### [Tarefa 1]
Imprima sem alterações a parte do trecho sobre a demografia em Israel que vai de "Com isso, os" até "de ser premiadas.".

### [Trecho]
Para que o governo tenha
legitimidade para reivindicar o território é importante que haja uma população
predominante na região. Se formos considerar Israel e os territórios ocupados,
a população judaica não chega a metade. Essa é uma questão que existe desde a
partilha da Palestina: apesar de o plano conceder 53% do território aos judeus,
havia, à época, 600 mil judeus e 1,3 milhão de árabes na região. De lá para cá,
a questão demográfica passou a ter muita importância. Para resolvê-la, o
governo israelense promove campanhas de Aliá, ou seja, a imigração de judeus
para Israel, baseadas na Lei do Retorno, que permite a concessão de cidadania
israelense a qualquer judeu do mundo.
No Muro das Lamentações há uma
divisão entre homens e mulheres em Jerusalém
E é aí que entram os ortodoxos:
com uma média de 6 a 7 filhos por família, os ortodoxos respondem a uma demanda
urgente do Estado sionista de povoar e, consequentemente, controlar a região.
Nesse contexto, e levando em consideração que, para o judaísmo, só é judeu quem
tem a mãe judia, a mulher serve meramente como procriadora. Para isso, como
incentivo ao estabelecimento e procriação dos ortodoxos, o governo oferece a
eles isenção de impostos; dispensa do exército e subsídios financeiros.
Com isso, os ortodoxos têm muito
poder. E, por ter poder, fazem mulheres serem detidas por rezar “como os homens”. Proíbem as
mulheres de cantar publicamente, de aparecer em outdoors ou de ser premiadas.

### [Tarefa 2]
Apresente a listagem a seguir na íntegra, reproduzindo cada linha sem alterações.

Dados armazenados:
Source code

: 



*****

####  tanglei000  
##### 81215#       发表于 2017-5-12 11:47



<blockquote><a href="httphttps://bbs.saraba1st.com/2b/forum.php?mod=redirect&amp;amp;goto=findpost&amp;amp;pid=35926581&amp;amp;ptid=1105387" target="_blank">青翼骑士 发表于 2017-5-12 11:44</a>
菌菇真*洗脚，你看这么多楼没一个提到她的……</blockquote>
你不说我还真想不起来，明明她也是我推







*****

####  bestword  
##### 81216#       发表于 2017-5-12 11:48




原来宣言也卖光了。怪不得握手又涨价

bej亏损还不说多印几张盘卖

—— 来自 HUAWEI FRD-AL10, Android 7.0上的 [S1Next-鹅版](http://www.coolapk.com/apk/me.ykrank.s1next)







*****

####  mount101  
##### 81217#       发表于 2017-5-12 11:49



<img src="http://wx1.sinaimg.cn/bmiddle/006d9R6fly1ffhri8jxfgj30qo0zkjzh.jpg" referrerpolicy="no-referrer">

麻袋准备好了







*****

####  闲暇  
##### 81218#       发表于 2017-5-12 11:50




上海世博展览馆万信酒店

### [Resultado esperado 1]
Com isso, os ortodoxos têm muito
poder. E, por ter poder, fazem mulheres serem detidas por rezar “como os homens”. Proíbem as
mulheres de cantar publicamente, de aparecer em outdoors ou de ser premiadas.

### [Resultado esperado 2]
Source code

: 



*****

####  tanglei000  
##### 81215#       发表于 2017-5-12 11:47



<blockquote><a href="httphttps://bbs.saraba1st.com/2b/forum.php?mod=redirect&amp;amp;goto=findpost&amp;amp;pid=35926581&amp;amp;ptid=1105387" target="_blank">青翼骑士 发表于 2017-5-12 11:44</a>
菌菇真*洗脚，你看这么多楼没一个提到她的……</blockquote>
你不说我还真想不起来，明明她也是我推







*****

####  bestword  
##### 81216#       发表于 2017-5-12 11:48




原来宣言也卖光了。怪不得握手又涨价

bej亏损还不说多印几张盘卖

—— 来自 HUAWEI FRD-AL10, Android 7.0上的 [S1Next-鹅版](http://www.coolapk.com/apk/me.ykrank.s1next)







*****

####  mount101  
##### 81217#       发表于 2017-5-12 11:49



<img src="http://wx1.sinaimg.cn/bmiddle/006d9R6fly1ffhri8jxfgj30qo0zkjzh.jpg" referrerpolicy="no-referrer">

麻袋准备好了







*****

####  闲暇  
##### 81218#       发表于 2017-5-12 11:50




上海世博展览馆万信酒店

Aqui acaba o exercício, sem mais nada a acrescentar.